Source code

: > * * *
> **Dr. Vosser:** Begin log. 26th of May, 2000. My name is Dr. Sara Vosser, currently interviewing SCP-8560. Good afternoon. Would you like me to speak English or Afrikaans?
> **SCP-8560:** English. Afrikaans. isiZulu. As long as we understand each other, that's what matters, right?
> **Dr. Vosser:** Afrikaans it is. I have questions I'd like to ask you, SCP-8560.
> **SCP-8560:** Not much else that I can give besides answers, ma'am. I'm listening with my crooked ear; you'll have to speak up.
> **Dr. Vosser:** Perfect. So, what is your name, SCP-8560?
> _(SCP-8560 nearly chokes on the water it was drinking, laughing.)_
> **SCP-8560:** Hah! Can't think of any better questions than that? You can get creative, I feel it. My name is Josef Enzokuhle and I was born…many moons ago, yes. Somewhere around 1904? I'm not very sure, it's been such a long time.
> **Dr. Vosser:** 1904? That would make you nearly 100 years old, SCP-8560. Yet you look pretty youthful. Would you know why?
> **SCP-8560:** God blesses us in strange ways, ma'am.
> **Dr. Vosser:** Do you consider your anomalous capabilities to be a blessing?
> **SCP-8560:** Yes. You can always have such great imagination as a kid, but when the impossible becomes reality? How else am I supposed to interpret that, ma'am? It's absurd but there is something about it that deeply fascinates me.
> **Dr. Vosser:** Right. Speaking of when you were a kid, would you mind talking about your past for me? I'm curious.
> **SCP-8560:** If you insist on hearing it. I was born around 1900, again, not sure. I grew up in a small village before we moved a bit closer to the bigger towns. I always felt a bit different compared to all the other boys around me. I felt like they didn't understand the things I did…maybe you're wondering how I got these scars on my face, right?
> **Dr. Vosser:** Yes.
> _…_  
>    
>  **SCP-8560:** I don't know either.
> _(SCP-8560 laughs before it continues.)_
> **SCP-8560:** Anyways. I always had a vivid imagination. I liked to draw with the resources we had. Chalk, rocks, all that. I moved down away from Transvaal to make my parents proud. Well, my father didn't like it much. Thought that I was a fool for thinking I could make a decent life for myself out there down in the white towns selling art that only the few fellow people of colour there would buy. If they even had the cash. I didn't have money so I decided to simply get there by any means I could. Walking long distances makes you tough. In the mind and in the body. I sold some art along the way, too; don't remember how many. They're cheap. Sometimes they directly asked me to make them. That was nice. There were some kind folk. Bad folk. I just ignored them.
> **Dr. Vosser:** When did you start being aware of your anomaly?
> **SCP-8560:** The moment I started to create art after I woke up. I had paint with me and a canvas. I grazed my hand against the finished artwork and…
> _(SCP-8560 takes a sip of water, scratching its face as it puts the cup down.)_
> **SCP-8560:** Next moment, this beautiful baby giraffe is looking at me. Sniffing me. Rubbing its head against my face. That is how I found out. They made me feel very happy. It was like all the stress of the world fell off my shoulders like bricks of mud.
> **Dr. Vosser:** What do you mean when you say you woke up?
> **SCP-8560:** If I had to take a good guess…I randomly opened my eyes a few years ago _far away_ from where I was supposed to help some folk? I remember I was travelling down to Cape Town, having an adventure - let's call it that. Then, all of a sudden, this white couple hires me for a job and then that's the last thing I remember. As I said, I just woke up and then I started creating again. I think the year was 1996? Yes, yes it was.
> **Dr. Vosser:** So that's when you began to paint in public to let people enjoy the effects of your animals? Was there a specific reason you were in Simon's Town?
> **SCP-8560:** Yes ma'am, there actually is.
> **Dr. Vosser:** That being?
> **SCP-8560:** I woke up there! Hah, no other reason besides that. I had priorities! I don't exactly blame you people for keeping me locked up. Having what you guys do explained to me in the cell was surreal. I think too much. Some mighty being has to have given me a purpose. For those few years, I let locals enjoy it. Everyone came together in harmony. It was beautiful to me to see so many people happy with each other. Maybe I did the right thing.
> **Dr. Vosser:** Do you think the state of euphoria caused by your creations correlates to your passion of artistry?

Task objective
Collect every line of the records above that contains the string "know", treating uppercase and lowercase letters as distinct.

Completed exercise
> **Dr. Vosser:** 1904? That would make you nearly 100 years old, SCP-8560. Yet you look pretty youthful. Would you know why?
>  **SCP-8560:** I don't know either.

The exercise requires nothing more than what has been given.